“The ‘Trust’ Evil Illustrated” American Sentinel 12, 22, p. 339.

THE spectacle of the thousands of employés of garment manufacturers on strike in New York City, while their wives and children starve in their cheerless homes, affords, among other things, an illustration of the workings of the “labor trust.” There is truth in the remark made by ex-Senator Edmunds: “They may talk about our honest men with wives and families to support who are willing to work for one and two dollars a day, but they can’t get it,—why? Because their union, or their trust, won’t allow them. The standard is set for them, and if they don’t wait and starve their families until they reach that standard they can’t get work anywhere.”

Sad, indeed, is the condition to which industry has been reduced by the selfishness of man toward his fellows. The “labor trust” represents a desperate effort by the workingmen to interpose an effectual resistance to the relentless power which from some higher stratum of society is steadily forcing them and those dependent on their earnings, beneath the surface of a respectable existence. In reply to ex-Senator Edmunds a New York journal says:—

“If he will go over to the East Side of New York, look into Walhalla Hall, or make a trip through the teeming tenements, he will gain some idea of a standard of wages and the standard of living which has resulted from free competition in labor. He will find tailors, to the number of tens of thousands, reinforcing their labor unions and saying to each other. ‘We will starve if need be, we and our wives and our babies, but we will not return again to the practice of bidding against each other for work at starvation wages.’ If he will look into the conditions which have caused the tailors’ strike, he will find them bred of exactly the procedure which he would substitute for that of organized labor. One family, either out of the union or indifferent to its rules, agrees to work for a certain contractor for less than the union rates. Presently that contractor underbids his fellows. They investigate, discover the cause, and meet the unfair competition by cutting down the pay of their workers. The process is repeated until the wages become barely sufficient to support the workers, nor does it always stop there, for there are not infrequently some who will work for less than a living wage, supplementing it by vicious or dishonest practices. In every badly organized trade this process goes on.”

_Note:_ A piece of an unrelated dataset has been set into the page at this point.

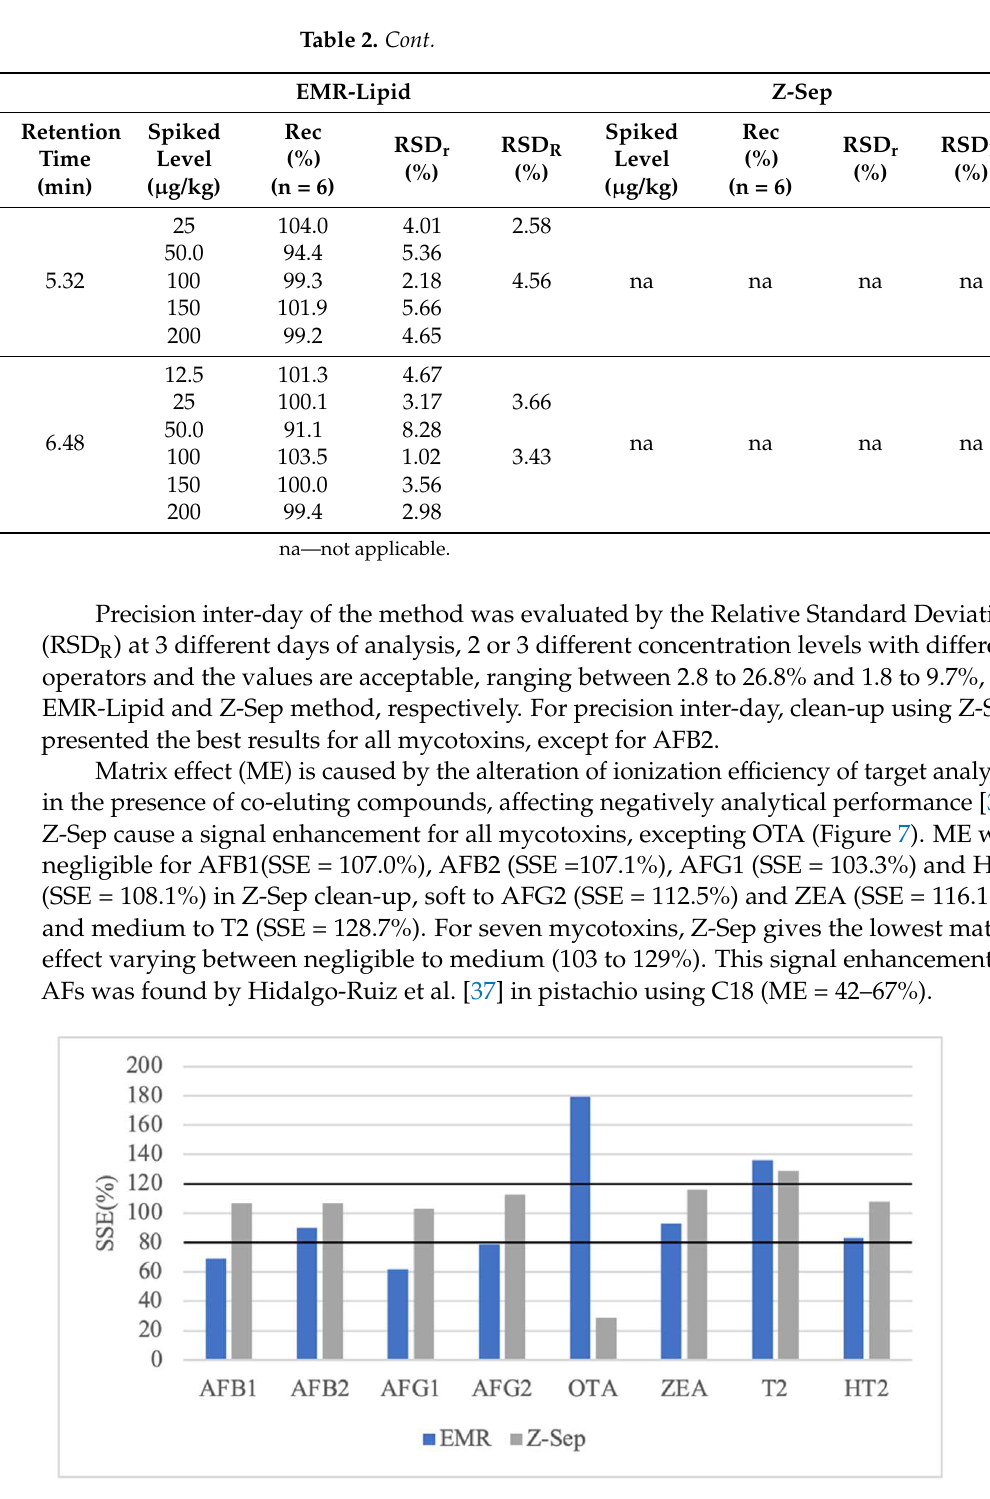
Figure 7. Matrix effect with enhanced matrix removal-lipid (EMR-lipid) and zirconium oxide (Z-Sep) as dispersive solid- phase extraction (d-SPE) sorbents for ten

Nevertheless the “labor trust,” at its best, is an evil, however necessary it may seem to be. Man was not designed by his Creator to maintain his existence by means of the trust. To do this is to destroy his own individuality. God would have men learn the great truth that “man shall not live by bread alone, but by every word that proceedeth out of the mouth of God.” He would have men learn to put their dependence upon Him as the author and preserver of life, rather than upon a human organization.

Many remedies are proposed for this deplorable condition of affairs, but the Christian student knows that the only effective remedy is righteousness. And therefore the counsel of God’s word to those who experience the evils of this situation is, “Be patient therefore, brethren, unto the coming of the Lord.” See James 5:1-7. Christ is coming the second time, in “power and great glory,” to set up righteousness in the earth, by destroying sin and sinners out of it. This is the true hope for the toiling, groaning myriads of old earth to-day.